**PROBLEM REQUIREMENTS:**
Show each line of the records in which the word "Beat" occurs.

**GIVEN INFORMATION:**
· · · · ·
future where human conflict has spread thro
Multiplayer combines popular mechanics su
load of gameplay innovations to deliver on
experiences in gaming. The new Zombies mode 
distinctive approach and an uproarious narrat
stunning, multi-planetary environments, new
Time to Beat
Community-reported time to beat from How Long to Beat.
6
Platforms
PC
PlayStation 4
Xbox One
· · · · ·
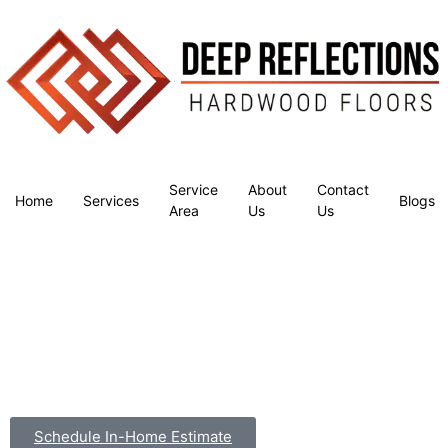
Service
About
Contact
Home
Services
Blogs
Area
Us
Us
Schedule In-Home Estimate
· · · · ·
**SOLUTION:**
Time to Beat
Community-reported time to beat from How Long to Beat.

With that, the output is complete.